What's next for Indy 500 champ Dan Wheldon?

Chris Symeon, Motorsports Editor

The Inside Line Indianapolis, IN (Sports Network) - Dan Wheldon pulls off a stunning win in the Indianapolis 500 on Sunday. The next day, he's unemployed. It's one and done for the 32-year-old Brit...at least for now.

Uncertain if he would even drive in the IZOD IndyCar Series in 2011, Wheldon secured a ride with Bryan Herta Autosport for the Indy 500 only. Hours after winning the centennial anniversary of this race, Wheldon's contract expired with Herta, and he was back on the unemployment line.

He did collect $2,567,255 for his win.

"This is certainly more than I receive in unemployment," he jokingly said.

Wheldon's Indy 500 win came at the expense of rookie J.R. Hildebrand. With the checkered flag in sight, Hildebrand was on his way to accomplishing one of the greatest upsets ever in auto racing, but his dream of a lifetime came to an abrupt end when he crashed less than 1,000 feet from the finish. Wheldon led only the final lap to become the 18th different driver to win the Indy 500 multiple times. His first victory in this race came in 2005, the same year he won the IndyCar championship.

Dan Wheldon's contract with Bryan Herta Autosport expired hours after winning the Indy 500.
"When I saw him crash, I knew it wasn't serious," Wheldon said. "As soon as I knew it was not serious, there was a little smile on my face.
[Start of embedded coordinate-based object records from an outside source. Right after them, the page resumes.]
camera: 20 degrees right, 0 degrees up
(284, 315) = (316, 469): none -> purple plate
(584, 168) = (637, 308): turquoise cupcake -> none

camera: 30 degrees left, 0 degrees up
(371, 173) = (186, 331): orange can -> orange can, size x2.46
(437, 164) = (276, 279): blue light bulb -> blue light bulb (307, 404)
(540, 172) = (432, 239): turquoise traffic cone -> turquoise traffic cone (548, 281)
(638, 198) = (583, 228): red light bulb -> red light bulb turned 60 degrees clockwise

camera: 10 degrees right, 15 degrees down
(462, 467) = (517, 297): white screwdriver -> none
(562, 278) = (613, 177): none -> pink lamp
From that point, it was just making sure that I didn't do anything silly. Then I think I got on the radio and started crying."
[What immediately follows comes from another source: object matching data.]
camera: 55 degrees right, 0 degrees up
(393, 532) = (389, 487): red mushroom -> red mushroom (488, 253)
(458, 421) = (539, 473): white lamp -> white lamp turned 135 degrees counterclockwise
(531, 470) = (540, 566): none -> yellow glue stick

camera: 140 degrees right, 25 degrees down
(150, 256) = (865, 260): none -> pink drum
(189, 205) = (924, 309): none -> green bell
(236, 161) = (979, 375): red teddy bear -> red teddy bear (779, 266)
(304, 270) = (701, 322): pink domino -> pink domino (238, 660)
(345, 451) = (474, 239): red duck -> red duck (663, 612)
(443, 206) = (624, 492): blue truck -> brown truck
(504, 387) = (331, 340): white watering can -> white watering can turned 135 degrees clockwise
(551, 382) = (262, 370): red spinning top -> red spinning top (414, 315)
Hildebrand could only ponder what might have been.

"It's not really like a personal thing right now," he said. "Maybe down the road, it will turn into a personal thing that I'll just be [upset] at myself for not doing whatever."

Hildebrand won $1,064,895 for his second-place finish.

At the end of last season, Wheldon lost his ride with Panther Racing after spending two years with the team. Hildebrand replaced him in Panther's No.4 car.

Wheldon's IndyCar career began in 2002, running two races for Panther. He drove for Andretti Green Racing and then Chip Ganassi Racing before returning to Panther.

So what's in store for Wheldon in the near future? Right now, he's traveling throughout the country to fulfill his Indy 500-winning appearances and media obligations. After that, it's anyone's guess what Wheldon will do. Perhaps his phone is ringing off the hook with job offers. Or maybe he'll just spend more time at home with his wife, Susie, and two sons, Sebastian and Oliver, in St. Petersburg, FL.

"I really feel I have the talent to be in a full-time seat," he said. "With all due respect, I like this team [Bryan Herta Autosport]. I'm fed up with changing teams back and forth. I'd like to stay in one place and stay there for the rest of my career.

"But it is what it is, and I don't want to get frustrated at the things I can't control. It will actually give me more satisfaction while I'm sitting on the beach with my wife that I have a second Indianapolis 500."

Team owner Bryan Herta had planned on running only one race this season -- Indy. But that might change soon, with sponsorship opportunities sharply increasing after the team's victory. If there are more races lined up for Herta, expect Wheldon to be at the top of his driver list.

"I'm sure Bryan will do everything he can to keep me in a race car, but Bryan is an astute businessman, too," Wheldon said.

IndyCar's next race is June 11 at Texas Motor Speedway.